# Code einfacher,eleganter programmieren



## dehlen (6. Jan 2011)

Hey Leute
ich habe hier ein Gedächtnisspiel.
Der Sinn ist das sich di Zahl immer um eine Ziffer erhöht,sodass es immer schwieriger wird sich seine Zahl zu merken.
Das Programm wurde in BlueJ mithilfe des SuM Programmgenerators geschrieben.
Alles klappt perfekt, jedoch wollte ich fragen inwiefern man diesen häslichen Code vereinfachen oder verbessern kann.

Ich danke für eure Antoworten.
Hier ist der Code:

*Hier stand mieser Code ohne Fussnoten *


----------



## bone2 (6. Jan 2011)

was ein monstercode...^^

-variablen da deklarieren und initialisieren wo sie gebraucht werden
-sich ständig wiederholende elemente in eigene methoden packen


----------



## dehlen (6. Jan 2011)

ok dankew für deine vorschkäge .. weitere ideen ?!


----------



## bone2 (6. Jan 2011)

-da sind viel zu viele leerzeilen drin und an den sinnvollen stellen wie vor nem while block fehlen sie dann
-einheitlich einrücken
-einheitlich klammern


----------



## dehlen (6. Jan 2011)

ja meine codes sehen immer so schrecklich aus 
naja falls noch jemand "programmiertechnisch" was hat immer raus damit.. möchte meinen programmierstil ja verbessern ;-)

und vorab ok ich weiß eclipse nutzen anstatt Bluej ;-)


----------



## tfa (6. Jan 2011)

- nicht alles public machen, lieber so private wie möglich.
- an einigen Stellen kann man sicherlich boolean statt int verwenden (fehler, stop).
- kleinere Methoden (wurde schon gesagt)
- Array-Indizes fangen bei 0 an, nicht bei 1.
- sinnvolle Kommentare


----------



## Landei (6. Jan 2011)

Für mehrsprachige Programme gibt es in Java schon eine Standardlösung: Galileo Computing :: Java ist auch eine Insel (8. Auflage) – 13.4 Internationalisierung und Lokalisierung


----------



## SlaterB (6. Jan 2011)

Zeilen 236 - 241 sind genau dieselben wie 291 - 296 bzw. noch viel längere Abschnitte

ganz egal was der Grund dafür war, doppelter Code ist nie erlaubt


----------



## Andi_CH (6. Jan 2011)

Remember:

-> Das Programm wurde in BlueJ mithilfe des SuM Programmgenerators geschrieben.
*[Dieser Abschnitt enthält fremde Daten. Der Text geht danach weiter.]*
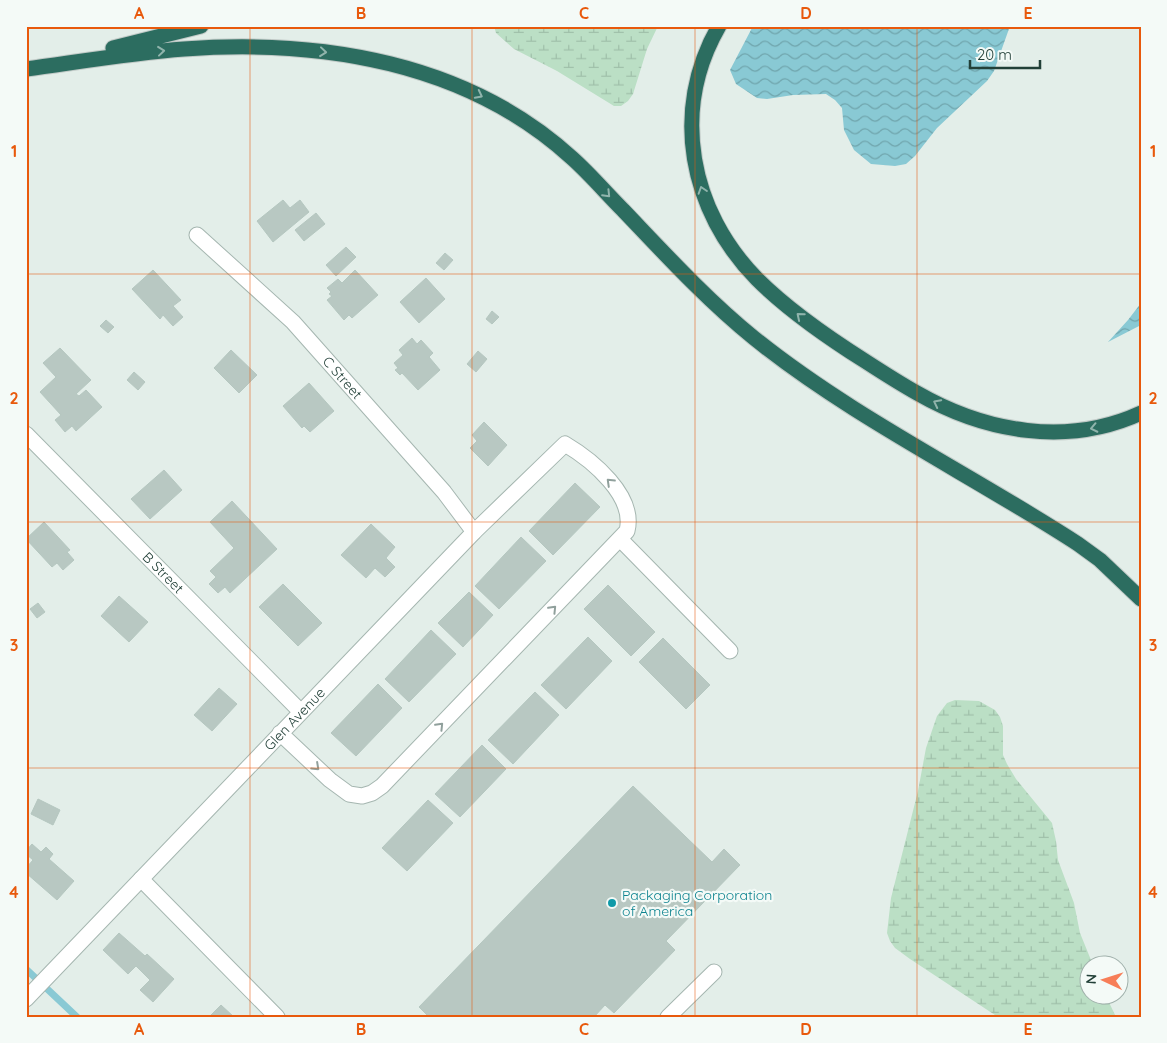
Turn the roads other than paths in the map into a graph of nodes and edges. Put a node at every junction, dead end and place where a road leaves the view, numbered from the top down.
1 (201, 26) edge
2 (719, 26) edge
3 (26, 69) edge
4 (197, 235) dead end
5 (1141, 413) edge
6 (26, 434) edge
7 (474, 532) junction
8 (620, 539) junction
9 (1141, 599) edge
10 (730, 651) dead end
11 (301, 712) junction
12 (280, 733) junction
13 (141, 879) junction
14 (714, 972) dead end
15 (30, 995) edge
16 (277, 1017) edge
17 (668, 1017) edge

1 - 3 highway
5 -> 2 highway
3 -> 9 highway
4 - 7 street, C Street
6 - 11 street, B Street
8 -> 7 street, Glen Avenue
7 - 11 street, Glen Avenue
8 - 10 street
12 -> 8 street
11 - 12 street, Glen Avenue
12 - 13 street, Glen Avenue
13 - 15 street, Glen Avenue
13 - 16 street
14 - 17 street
Da entsteht halt doppelter Code. Die Frage ist wie dieser Code gewartet werden soll.
Wenn du jetzt manuell eingreifst muss du den ode später immer manuell warten und kannst den Generator nicht mehr benutzen.

Soooo schlimm ist der Code auch wieder nicht, dafür dass er generiert wurde - da hab ich schon schlimmeres gesehen 

Je nach Entscheidung kannst du versuchen die visibility per Generator zu beeinflussen ...


----------



## dehlen (6. Jan 2011)

ok werde mal schauen wie ich das mit dem doppelten Code lösen
und @Landei
super Tipp werde es sofort durchlesen und ändern ;-)


----------



## GelbHose (1. Mrz 2011)

Hallo dehlen,

warum gibts du mein Spiel als deins aus?

Ich habe exakt dieses Spiel in meinem Informatikunterricht geschrieben und musste feststellen, dass dieses Spiel bis auf den Klassennamen exakt meinem Spiel entspricht. Sogar mein Name wurde mitkopiert.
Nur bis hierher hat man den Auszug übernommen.